What we have come to realize is that a code of professional silence is established early; even when—or perhaps especially when—our healing treatments fail. Indeed, the very definition of “professionalism” is defined in large part by what the Godfather would have called omertà: the code of silence. To break silence is to betray the field.
For one of us, Dr. Amza Ali, silence arrived early in his medical practice. As a newly minted MD, he felt personally invincible and certain that his degree and white coat would allow him to protect his patients. But a white coat is not a superhero cape, a hard lesson he learned at the bedside of his youngest patient, “LH,” who was two years old.
LH was admitted to the pediatric surgical ward with an advanced aggressive tumor with brain metastases. Whenever Amza stopped by LH’s crib, which he did often, LH would smile and even laugh through the terrible pain that was largely caused by the treatments.
One day Amza stopped by to find that LH wouldn’t wake up; that night, he remained the same. The next night the crib was empty. Years later, Amza still experiences the anguish of seeing that empty crib. It’s strange, says Amza, that he has no memory of the child’s parents, nor can he recall if he even ever spoke with them again. He wonders whether his mind blocked the memory of the bereaved father and mother because the memory of their pain was too much to bear with his own.
Over decades of active clinical practice, other painful memories have seared his soul:
“A 54-year-old wife receiving a diagnosis of ALS and telling her significantly older husband, “See? After all, I am the one who will go first.””
“The 33-year-old physician dying of brain and lung metastases from breast cancers.

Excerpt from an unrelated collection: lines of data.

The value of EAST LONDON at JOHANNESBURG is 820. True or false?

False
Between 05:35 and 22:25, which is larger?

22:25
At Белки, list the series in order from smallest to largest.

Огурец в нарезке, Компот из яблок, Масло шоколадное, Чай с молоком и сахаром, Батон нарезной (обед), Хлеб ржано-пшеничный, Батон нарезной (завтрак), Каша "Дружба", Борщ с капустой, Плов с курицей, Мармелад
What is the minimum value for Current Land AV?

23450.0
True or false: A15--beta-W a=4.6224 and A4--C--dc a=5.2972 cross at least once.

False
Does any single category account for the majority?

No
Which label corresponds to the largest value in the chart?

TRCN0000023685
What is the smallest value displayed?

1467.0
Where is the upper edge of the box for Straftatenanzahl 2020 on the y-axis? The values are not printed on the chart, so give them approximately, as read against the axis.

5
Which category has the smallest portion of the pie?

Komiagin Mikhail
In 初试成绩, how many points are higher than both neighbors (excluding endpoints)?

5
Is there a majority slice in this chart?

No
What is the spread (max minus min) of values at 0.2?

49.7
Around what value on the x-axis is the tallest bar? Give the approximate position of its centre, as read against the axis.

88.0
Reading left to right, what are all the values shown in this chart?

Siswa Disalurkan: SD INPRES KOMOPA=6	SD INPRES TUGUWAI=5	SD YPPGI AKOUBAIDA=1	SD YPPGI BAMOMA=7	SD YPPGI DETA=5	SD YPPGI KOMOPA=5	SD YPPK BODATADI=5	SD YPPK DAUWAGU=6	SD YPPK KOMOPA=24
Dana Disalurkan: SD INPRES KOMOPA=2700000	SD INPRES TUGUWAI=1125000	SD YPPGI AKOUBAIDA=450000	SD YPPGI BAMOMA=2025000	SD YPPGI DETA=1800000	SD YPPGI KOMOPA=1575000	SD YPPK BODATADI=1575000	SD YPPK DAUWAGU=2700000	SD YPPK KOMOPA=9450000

As she struggled to breathe, partly unclothed as the doctors and nurses—including me—worked around her, her last words were an unnecessary and almost unbearable apology, “This is so embarrassing.””
Professional silence can only add to the burden of such professional heartbreaks. And while the cost of silence may not be directly measurable, it is an obvious contributor to high rates of burnout, diagnosable anxiety, and depression among healthcare professionals. In findings presented by the American Psychiatric Association, it is reported that suicides among physicians are the highest of any profession.
What we have come to realize is that those of us developing the field of psychedelic palliative medicine should do no less than the courageous patients we are working to serve. We need to match the voices of those pioneering palliative patient-advocates. As a healing industry, we need to learn how to more openly share in both the doctor’s and patient’s emotional and spiritual journeys. We need a shift in how we express ourselves so that our own emotions are considered a strength for better medicine and better pharmaceutical development. Many studies decry the medical profession’s loss of “bedside” manners, which might simply be a shorthand phrase for the medical field’s discomfort with honest conversation.
The head of palliative care at MD Anderson Cancer Center, Eduardo Bruera, MD, has written a guide for palliative care physicians urging the medical profession to remember that sometimes “the most important instrument” in medicine is “a chair.” That chair, Dr. Bruera believes, holds the power to break professional silence simply because it puts the medical team member at eye-level with the patient—and this level of conversation, he says, can help achieve better outcomes.
Thomas Hartle, Erinn Baldeschwiler, and other brave psychedelic patient-activist leaders remind us what great healers know by heart: that openly and unashamedly engaging in dialogue and breaking the professional code of silence may not contribute to a cure, but it most certainly contributes to healing.